Document excerpt:
================

"It is a new era," said Assad, "but it did not start now. It started with the Iranian revolution. What is new is that it is happening inside independent countries in the Arab world."
Right or wrong, most parallels drawn between Iran and the current Arab revolts have dealt with the protests that followed the 2009 Iranian presidential elections. But while the current uprisings would be the first popular revolutions in the modern Arab world, the impact that Iran's Shia'a Islamic Revolution left on the region should not be overlooked, either. With a grassroots and leaderless million-man march currently assembling in Cairo as this writing goes to post, it was not too long ago that nine million Iranians marched through the streets of nearby Tehran, marking the largest protest ever recorded in world history.1
Although the numbers and fire behind today's protests come from the Egyptian youth -- much as it did in Iran three decades earlier -- an older generation (which includes Arab leaders) surely remembers the events leading to the demise of Mohammad Reza Pahlavi. Hosni Mubarak's televised statements had a striking hint of the Shah's address before his fall, in this respect. And the protests -- while decentralized, leaderless, and employing innovative uses of technology -- also show similarities to those leading to the Islamic Revolution. To be clear, Cairo, 2011 is not Tehran, 1979. Still, protesters' tactics are naturally following Iranian footsteps, only into the information age. The dubbing of audio cassettes smuggled into Iran2 has been replaced with Twitter and re-tweeting, as it were. The role the BBC played in spreading news to Iranian protesters in '79 has been assumed by Al-Jazeera. And where accessible photocopy machines proved crucial to overcoming the Shah's state censors3, internet proxy addresses have played an equally critical part in overcoming internet censorship in Egypt, until the country's entire internet infrastructure was shut down by the Mubarak government.

================

What is being asked:
Answer these about the text on the Arab uprisings and Iran:
1. What did Assad say the new era started with?
2. How many Iranians marched through the streets of Tehran?
3. Which outlet has taken on the role the BBC played for Iranian protesters in '79?

Data provided:

================

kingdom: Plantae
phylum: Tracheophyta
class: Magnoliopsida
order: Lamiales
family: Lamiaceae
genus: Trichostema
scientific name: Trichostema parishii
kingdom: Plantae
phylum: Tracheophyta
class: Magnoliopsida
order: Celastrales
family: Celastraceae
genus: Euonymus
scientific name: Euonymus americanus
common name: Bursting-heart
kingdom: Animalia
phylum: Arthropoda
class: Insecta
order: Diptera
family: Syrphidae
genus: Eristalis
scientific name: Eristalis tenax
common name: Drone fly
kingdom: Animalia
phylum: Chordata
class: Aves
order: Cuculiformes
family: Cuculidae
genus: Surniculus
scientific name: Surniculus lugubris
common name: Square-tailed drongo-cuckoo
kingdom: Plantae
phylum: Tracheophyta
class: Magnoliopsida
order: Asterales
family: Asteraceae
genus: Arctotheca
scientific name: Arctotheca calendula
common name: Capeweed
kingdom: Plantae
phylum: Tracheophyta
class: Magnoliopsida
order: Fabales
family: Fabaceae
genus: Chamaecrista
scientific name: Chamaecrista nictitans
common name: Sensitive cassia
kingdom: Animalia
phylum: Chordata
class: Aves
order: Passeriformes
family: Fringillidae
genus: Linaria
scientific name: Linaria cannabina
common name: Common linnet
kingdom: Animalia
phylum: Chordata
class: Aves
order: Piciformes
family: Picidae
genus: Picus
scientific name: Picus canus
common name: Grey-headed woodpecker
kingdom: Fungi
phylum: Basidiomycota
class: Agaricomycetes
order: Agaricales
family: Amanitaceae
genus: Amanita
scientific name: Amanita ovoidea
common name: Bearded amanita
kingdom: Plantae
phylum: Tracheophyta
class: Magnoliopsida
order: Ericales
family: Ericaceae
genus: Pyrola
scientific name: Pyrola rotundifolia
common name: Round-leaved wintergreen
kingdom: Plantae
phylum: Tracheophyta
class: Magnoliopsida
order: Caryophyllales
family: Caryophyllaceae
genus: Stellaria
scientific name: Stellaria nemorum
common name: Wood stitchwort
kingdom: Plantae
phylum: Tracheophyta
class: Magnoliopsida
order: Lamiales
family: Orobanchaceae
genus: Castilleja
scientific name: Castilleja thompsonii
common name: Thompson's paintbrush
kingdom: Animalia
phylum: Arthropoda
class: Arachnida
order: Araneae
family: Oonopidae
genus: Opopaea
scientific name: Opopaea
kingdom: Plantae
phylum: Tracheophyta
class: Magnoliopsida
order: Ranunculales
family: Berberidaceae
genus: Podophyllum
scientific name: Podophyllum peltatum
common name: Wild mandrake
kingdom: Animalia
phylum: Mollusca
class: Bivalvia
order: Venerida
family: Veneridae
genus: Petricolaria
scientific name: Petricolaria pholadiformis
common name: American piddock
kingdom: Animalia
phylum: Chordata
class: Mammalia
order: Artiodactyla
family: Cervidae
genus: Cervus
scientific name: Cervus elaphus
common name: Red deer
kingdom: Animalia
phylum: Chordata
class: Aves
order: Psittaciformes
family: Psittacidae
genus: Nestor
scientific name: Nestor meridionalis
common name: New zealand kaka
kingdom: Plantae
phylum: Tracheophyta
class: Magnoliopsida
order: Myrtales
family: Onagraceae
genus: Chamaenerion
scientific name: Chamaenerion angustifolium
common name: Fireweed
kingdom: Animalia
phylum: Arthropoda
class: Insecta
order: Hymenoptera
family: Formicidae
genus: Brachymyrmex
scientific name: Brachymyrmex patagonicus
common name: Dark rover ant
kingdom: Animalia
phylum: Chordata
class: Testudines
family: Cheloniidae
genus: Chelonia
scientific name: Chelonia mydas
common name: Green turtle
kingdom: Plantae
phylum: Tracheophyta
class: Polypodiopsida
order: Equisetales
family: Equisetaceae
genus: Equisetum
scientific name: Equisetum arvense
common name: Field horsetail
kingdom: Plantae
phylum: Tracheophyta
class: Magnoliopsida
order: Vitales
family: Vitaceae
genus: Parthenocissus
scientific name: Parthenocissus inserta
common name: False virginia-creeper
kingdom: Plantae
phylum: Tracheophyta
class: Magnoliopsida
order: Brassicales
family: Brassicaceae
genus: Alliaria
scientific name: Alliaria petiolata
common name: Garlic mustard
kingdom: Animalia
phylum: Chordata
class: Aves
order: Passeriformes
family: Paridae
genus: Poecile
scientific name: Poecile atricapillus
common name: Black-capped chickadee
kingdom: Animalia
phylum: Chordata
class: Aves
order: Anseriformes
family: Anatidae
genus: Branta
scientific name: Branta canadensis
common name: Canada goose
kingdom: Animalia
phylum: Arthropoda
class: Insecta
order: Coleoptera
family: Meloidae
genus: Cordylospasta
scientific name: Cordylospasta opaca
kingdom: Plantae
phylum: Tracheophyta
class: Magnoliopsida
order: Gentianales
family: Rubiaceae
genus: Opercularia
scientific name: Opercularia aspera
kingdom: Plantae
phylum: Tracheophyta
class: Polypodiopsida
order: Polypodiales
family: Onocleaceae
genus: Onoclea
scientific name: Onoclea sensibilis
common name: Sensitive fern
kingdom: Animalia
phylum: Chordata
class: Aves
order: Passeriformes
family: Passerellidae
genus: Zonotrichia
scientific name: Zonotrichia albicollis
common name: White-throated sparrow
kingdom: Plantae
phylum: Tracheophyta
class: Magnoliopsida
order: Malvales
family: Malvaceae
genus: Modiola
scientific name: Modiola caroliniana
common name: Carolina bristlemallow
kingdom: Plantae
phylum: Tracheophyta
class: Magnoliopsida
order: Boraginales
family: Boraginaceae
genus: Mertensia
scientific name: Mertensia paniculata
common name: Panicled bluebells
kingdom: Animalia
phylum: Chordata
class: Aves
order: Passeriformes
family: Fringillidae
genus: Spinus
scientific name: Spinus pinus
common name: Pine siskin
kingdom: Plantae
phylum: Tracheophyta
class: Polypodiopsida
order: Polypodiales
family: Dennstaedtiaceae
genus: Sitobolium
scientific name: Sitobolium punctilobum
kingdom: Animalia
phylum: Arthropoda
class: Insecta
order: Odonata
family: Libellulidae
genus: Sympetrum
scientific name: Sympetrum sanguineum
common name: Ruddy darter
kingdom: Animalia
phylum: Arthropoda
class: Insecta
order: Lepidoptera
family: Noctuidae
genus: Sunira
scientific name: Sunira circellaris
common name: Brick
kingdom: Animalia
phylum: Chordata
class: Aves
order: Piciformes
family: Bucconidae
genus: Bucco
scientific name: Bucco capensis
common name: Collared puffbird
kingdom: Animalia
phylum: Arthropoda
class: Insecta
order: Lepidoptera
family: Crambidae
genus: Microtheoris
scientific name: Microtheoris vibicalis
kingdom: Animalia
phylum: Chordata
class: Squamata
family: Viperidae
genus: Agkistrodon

================

Final result:
1. The Iranian revolution.
2. Nine million.
3. Al-Jazeera.